Extracted page text data:
# # # # #
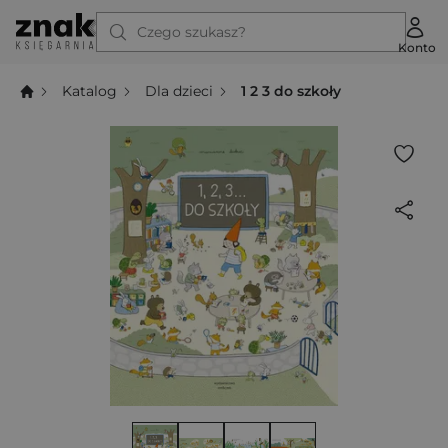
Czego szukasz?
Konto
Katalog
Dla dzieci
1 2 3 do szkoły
# # # # #
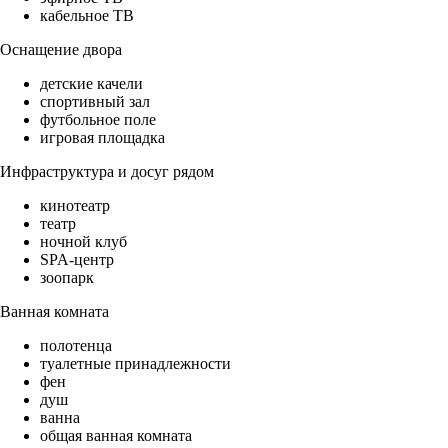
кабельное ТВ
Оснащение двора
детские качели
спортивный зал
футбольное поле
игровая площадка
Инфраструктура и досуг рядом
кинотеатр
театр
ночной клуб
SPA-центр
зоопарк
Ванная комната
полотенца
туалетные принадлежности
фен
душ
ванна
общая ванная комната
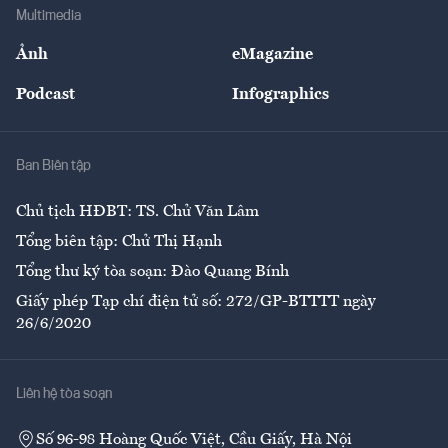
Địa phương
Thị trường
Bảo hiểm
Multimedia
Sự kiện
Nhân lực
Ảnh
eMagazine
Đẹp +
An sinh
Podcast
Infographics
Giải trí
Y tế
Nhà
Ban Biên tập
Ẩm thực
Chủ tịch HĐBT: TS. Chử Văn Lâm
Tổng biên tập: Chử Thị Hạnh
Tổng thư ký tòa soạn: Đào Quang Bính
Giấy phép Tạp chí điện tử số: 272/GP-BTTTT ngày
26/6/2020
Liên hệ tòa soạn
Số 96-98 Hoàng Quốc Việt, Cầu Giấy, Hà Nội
# # # # #
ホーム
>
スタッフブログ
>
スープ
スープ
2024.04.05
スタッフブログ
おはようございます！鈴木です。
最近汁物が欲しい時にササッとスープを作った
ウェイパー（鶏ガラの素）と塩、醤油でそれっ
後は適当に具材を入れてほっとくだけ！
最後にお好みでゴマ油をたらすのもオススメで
# # # # #
**Work order:** For the records above, state the number of lines holding the string "комната", without further comment.

**Answer box:** 2